**REQUIRED TASKS:**
- a) In the Fahim Fazli biography, rewrite the passage starting at "He returned to" and ending at "in early 2012.", substituting "book" for "memoir".
- b) Answer these questions using the Fahim Fazli biography:
(i) In what city was Fazli born?
(ii) In which years did he tour with the U.S. Marines?
(iii) What is the title of his memoir?

**SELECTED EXCERPT:**
○ ○ ○

- Born: May 30, 1966 (age 60) Kabul, Afghanistan
- Occupations: Actor, author
- Years active: 2004–present

= Fahim Fazli =

Afghan-born American film actor

Fahim Fazli (Pashto, فهیم فاضلی; born May 30, 1966) is an Afghan American actor and author.

==Biography==
Fazli was born into a Pashtun family in Kabul, Afghanistan. He left Afghanistan and settled in California, United States in the 1980s due to the Soviet-Afghan War.

He returned to Afghanistan as an interpreter and as a cultural advisor during tours with the U.S. Marines in 2009 and 2010. After returning, he wrote a memoir, Fahim Speaks that was released in early 2012.

○ ○ ○

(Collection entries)
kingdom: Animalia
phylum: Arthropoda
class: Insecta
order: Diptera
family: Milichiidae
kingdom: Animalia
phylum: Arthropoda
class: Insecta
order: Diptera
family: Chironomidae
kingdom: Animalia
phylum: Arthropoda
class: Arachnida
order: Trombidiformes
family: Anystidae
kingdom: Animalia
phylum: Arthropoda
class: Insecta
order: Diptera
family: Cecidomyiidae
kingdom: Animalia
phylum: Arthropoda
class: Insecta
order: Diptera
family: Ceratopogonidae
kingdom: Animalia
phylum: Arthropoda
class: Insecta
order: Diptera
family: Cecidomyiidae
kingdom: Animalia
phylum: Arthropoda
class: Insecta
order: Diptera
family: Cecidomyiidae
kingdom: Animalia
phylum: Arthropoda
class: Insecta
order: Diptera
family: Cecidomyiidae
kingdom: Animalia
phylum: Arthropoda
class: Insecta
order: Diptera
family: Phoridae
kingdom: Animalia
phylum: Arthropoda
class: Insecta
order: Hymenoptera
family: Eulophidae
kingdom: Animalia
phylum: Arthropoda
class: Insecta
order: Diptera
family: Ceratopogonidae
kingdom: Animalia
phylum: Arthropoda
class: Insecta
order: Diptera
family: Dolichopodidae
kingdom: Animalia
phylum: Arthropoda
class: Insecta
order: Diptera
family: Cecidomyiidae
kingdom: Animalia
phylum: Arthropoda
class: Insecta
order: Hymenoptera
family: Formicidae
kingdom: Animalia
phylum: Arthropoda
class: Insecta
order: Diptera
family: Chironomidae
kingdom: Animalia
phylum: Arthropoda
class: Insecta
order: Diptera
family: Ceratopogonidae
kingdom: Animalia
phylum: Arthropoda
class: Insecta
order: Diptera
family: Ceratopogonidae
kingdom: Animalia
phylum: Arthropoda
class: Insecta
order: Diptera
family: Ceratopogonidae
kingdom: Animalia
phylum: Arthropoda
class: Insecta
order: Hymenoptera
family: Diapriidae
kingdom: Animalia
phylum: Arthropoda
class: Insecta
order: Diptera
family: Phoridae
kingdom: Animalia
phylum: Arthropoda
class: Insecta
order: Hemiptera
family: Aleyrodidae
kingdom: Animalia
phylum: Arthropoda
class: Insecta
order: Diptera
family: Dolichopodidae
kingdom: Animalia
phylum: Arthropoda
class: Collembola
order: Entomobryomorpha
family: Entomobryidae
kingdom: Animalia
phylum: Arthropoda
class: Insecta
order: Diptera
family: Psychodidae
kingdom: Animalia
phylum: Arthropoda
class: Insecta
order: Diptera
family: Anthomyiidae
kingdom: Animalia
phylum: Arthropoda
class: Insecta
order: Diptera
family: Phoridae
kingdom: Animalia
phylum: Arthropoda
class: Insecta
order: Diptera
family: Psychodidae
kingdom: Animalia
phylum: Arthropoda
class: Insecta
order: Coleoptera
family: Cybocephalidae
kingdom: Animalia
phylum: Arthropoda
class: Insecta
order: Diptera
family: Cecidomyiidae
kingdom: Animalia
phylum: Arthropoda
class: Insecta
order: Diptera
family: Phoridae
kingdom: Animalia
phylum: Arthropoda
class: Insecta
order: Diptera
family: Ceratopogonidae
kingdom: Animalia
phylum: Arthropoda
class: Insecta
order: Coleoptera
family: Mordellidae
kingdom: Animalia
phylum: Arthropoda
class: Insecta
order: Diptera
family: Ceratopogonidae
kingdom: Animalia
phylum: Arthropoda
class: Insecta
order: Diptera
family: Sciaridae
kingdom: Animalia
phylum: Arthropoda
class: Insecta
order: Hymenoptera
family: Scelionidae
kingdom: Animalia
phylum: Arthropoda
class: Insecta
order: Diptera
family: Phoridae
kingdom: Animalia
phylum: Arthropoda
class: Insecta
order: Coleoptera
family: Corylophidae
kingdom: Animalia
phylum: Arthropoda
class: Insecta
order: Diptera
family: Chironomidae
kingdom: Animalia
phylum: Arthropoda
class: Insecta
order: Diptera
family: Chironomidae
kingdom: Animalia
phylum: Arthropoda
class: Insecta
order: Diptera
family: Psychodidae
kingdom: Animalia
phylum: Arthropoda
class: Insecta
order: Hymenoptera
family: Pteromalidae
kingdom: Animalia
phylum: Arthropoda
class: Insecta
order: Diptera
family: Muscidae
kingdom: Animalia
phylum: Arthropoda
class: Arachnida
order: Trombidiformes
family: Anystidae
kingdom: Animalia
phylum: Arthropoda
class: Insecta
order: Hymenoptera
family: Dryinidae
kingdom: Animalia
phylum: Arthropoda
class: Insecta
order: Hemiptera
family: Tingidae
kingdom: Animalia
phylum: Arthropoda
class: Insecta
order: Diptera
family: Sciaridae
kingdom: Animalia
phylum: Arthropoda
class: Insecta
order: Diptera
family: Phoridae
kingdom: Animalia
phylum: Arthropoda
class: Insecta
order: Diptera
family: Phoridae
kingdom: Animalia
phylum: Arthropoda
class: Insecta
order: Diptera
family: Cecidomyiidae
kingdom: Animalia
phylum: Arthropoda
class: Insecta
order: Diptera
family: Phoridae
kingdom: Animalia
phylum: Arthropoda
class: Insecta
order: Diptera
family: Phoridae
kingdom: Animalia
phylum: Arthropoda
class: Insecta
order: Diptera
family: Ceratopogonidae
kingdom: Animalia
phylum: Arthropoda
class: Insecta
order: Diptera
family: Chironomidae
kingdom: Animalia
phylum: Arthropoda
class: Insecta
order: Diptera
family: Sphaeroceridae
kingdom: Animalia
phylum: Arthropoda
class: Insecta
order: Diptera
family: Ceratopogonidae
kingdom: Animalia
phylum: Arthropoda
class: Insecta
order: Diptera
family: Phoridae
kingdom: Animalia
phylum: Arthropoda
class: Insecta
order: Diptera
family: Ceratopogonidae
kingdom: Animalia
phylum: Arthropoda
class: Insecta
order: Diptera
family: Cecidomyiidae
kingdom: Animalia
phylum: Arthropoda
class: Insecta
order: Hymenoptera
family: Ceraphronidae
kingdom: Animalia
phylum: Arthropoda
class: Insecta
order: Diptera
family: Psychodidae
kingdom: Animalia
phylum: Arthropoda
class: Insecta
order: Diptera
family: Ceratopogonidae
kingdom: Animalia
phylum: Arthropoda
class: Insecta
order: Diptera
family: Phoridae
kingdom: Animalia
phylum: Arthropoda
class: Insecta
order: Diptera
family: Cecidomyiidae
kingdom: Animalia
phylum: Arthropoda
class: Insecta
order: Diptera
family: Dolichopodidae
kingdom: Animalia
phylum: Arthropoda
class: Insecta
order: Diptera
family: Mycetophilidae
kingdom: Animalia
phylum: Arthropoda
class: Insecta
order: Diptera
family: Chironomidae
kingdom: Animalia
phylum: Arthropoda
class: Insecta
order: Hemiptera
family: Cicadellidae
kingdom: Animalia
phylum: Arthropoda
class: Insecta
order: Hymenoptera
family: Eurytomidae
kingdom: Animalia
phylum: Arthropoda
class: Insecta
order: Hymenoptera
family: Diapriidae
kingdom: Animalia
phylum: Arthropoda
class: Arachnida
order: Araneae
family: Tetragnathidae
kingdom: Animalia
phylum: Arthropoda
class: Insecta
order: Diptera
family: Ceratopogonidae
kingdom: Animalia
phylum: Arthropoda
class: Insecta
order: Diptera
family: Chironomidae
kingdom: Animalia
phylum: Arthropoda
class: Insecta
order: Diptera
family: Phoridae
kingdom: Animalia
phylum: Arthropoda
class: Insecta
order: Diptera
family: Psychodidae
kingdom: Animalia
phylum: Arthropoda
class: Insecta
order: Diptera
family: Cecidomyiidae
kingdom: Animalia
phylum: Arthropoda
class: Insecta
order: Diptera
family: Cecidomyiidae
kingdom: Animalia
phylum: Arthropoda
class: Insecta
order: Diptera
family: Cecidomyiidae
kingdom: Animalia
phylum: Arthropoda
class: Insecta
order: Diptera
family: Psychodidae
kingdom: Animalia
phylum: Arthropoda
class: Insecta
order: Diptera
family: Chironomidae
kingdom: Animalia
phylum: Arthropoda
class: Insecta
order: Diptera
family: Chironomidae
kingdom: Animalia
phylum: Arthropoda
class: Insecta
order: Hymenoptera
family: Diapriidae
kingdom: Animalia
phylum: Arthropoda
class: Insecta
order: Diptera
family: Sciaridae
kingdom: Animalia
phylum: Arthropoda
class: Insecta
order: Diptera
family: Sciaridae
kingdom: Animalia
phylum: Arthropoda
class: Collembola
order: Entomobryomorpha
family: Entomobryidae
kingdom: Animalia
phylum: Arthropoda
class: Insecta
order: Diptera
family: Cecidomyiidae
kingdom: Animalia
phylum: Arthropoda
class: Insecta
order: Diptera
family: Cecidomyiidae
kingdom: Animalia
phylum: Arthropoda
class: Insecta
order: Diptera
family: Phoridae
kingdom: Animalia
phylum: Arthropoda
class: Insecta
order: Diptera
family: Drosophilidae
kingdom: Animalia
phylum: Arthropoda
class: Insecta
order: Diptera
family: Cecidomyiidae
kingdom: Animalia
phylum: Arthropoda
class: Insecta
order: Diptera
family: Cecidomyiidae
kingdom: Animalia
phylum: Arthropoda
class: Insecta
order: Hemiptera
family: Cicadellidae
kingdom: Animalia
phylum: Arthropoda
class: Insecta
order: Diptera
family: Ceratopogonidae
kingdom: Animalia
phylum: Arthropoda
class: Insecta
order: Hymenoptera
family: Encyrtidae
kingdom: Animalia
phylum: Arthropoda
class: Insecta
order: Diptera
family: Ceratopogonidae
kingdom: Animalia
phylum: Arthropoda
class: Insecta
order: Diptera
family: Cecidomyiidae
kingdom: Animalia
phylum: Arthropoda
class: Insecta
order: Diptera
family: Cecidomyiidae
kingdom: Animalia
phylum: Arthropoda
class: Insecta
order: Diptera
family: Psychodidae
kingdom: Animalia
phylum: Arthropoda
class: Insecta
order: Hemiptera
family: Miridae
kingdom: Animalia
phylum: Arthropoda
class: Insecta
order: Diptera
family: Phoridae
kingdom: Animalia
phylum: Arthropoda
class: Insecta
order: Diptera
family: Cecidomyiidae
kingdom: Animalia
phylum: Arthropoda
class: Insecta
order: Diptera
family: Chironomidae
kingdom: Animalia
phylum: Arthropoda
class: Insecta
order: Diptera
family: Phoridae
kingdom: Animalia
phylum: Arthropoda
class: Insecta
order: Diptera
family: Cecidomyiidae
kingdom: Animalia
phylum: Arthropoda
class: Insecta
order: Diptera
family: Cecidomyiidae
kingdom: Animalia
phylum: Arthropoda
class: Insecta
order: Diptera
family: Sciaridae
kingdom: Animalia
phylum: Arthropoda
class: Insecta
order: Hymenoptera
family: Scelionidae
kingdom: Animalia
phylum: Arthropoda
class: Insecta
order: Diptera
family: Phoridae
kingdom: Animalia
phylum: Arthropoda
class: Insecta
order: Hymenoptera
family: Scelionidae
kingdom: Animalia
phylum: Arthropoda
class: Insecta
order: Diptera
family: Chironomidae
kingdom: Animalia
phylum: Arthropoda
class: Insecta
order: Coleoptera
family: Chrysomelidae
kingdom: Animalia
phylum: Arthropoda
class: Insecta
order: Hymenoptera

○ ○ ○

**SOLUTIONS TO THE EXERCISE:**
- a)
He returned to Afghanistan as an interpreter and as a cultural advisor during tours with the U.S. Marines in 2009 and 2010. After returning, he wrote a book, Fahim Speaks that was released in early 2012.

- b)
(i) Kabul, Afghanistan
(ii) 2009 and 2010
(iii) Fahim Speaks